The fundamental identity is equivalent to the Dirichlet series representation (for ${\rm Re}(s) > 1$) $$ \frac{1}{\zeta(s)} = \sum_{n \geq 1} \frac{\mu(n)}{n^s} $$ and also $$ \frac{1}{L(s,\chi)} = \sum_{n \geq 1} \frac{\mu(n)\chi(n)}{n^s} $$ for a Dirichlet character $\chi$. These are one of the reasons for the importance of the Mobius function in analytic number theory. And analytic number theory makes use of a second Mobius inversion formula: for two (real or complex-valued) functions $f$ and $g$ on $[1,\infty)$, $$ f(x) = \sum_{n \leq x} g(x/n) \text{ for all } x \geq 1 \Longleftrightarrow g(x) = \sum_{n \leq x} \mu(n)f(x/n) \text{ for all } x \geq 1. $$
Mobius inversion holds not just for functions from the positive integers to $\mathbf R$ or $\mathbf C$, but functions from the positive integers to any abelian group $G$. Writing the operation in $G$ multiplicatively instead of additively, for two functions $f, g : \mathbf Z^+ \to G$ $$ f(n) = \prod_{d \mid n} g(d) \text{ for all } n \geq 1 \Longleftrightarrow g(n) = \prod_{d \mid n} f(d)^{\mu(n/d)} \text{ for all } n \geq 1. $$ As an example, take $f(n) = x^n - 1$ and $g(n) = \Phi_n(x)$ (the $n$th cyclotomic polynomial) with $G = \mathbf C(x)^\times$. Then the formula $x^n - 1 = \prod_{d \mid n} \Phi_d(x)$ for all $n \geq 1$ implies by Mobius inversion for $\mathbf C(x)^\times$-valued functions that $$ \Phi_n(x) = \prod_{d \mid n} (x^d-1)^{\mu(n/d)}. $$ For $n > 1$, since $\sum_{d \mid n} \mu(n/d) = \sum_{d \mid n} \mu(d) = 0$ we can change the order of subtraction in all the factors on the right side: $$ \Phi_n(x) = \prod_{d \mid n} (1-x^d)^{\mu(n/d)} $$ for $n \geq 2$. The left side is in $\mathbf C[x]$ and the right side is in $\mathbf Z[[x]]$; since $\mathbf C[x] \cap \mathbf Z[[x]] = \mathbf Z[x]$, we obtain a curious proof by Mobius inversion that $\Phi_n(x) \in \mathbf Z[x]$ when $n \geq 2$ (it's obvious when $n = 1$).
The definition of the Mobius function in terms of values on squarefree and nonsquarefree positive integers extends naturally to a function on nonzero ideals in a Dedekind domain and this leads to a generalization of the zeta function identity in item 3 above to the zeta function of a number field: $$ \frac{1}{\zeta_K(s)} = \sum_{\mathfrak a} \frac{\mu_K(\mathfrak a)}{{\rm N}(\mathfrak a)^s} $$ for ${\rm Re}(s) > 1$. As in the case of positive integers, $\mu_K(\mathfrak a)$ is $0$ or $\pm 1$ depending on how $\mathfrak a$ factors into (nonzero) prime ideals.
The Mobius function generalizes from positive integers to other posets: look up the Mobius function of a poset, where it no longer has to have only values $\{0, 1, -1\}$.
Here is surprising application of Mobius inversion: it implies all perfect numbers are even.

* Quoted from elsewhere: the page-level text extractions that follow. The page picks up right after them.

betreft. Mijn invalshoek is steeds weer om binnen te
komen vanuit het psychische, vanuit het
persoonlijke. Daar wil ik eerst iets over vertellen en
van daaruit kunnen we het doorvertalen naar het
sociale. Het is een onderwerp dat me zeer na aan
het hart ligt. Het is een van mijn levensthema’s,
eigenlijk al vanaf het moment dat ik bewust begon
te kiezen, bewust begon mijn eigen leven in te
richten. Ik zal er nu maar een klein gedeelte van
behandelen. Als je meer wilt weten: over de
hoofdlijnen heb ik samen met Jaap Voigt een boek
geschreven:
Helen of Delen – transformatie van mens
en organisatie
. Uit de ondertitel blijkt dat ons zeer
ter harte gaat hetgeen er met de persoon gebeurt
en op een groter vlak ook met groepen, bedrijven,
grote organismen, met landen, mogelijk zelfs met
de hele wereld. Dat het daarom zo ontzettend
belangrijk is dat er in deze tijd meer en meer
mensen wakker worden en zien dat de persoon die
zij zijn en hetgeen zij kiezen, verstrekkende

Indeed, if $n$ is perfect then $\sum_{d\mid n} d = 2n$, so by Mobius inversion $$ n = \sum_{d\mid n} \mu(n/d)2d = 2\sum_{d\mid n} \mu(n/d)d, $$ which is even. Of course this “proof” has a mistake. If you did not catch it on your first reading, then reread it until you find the error.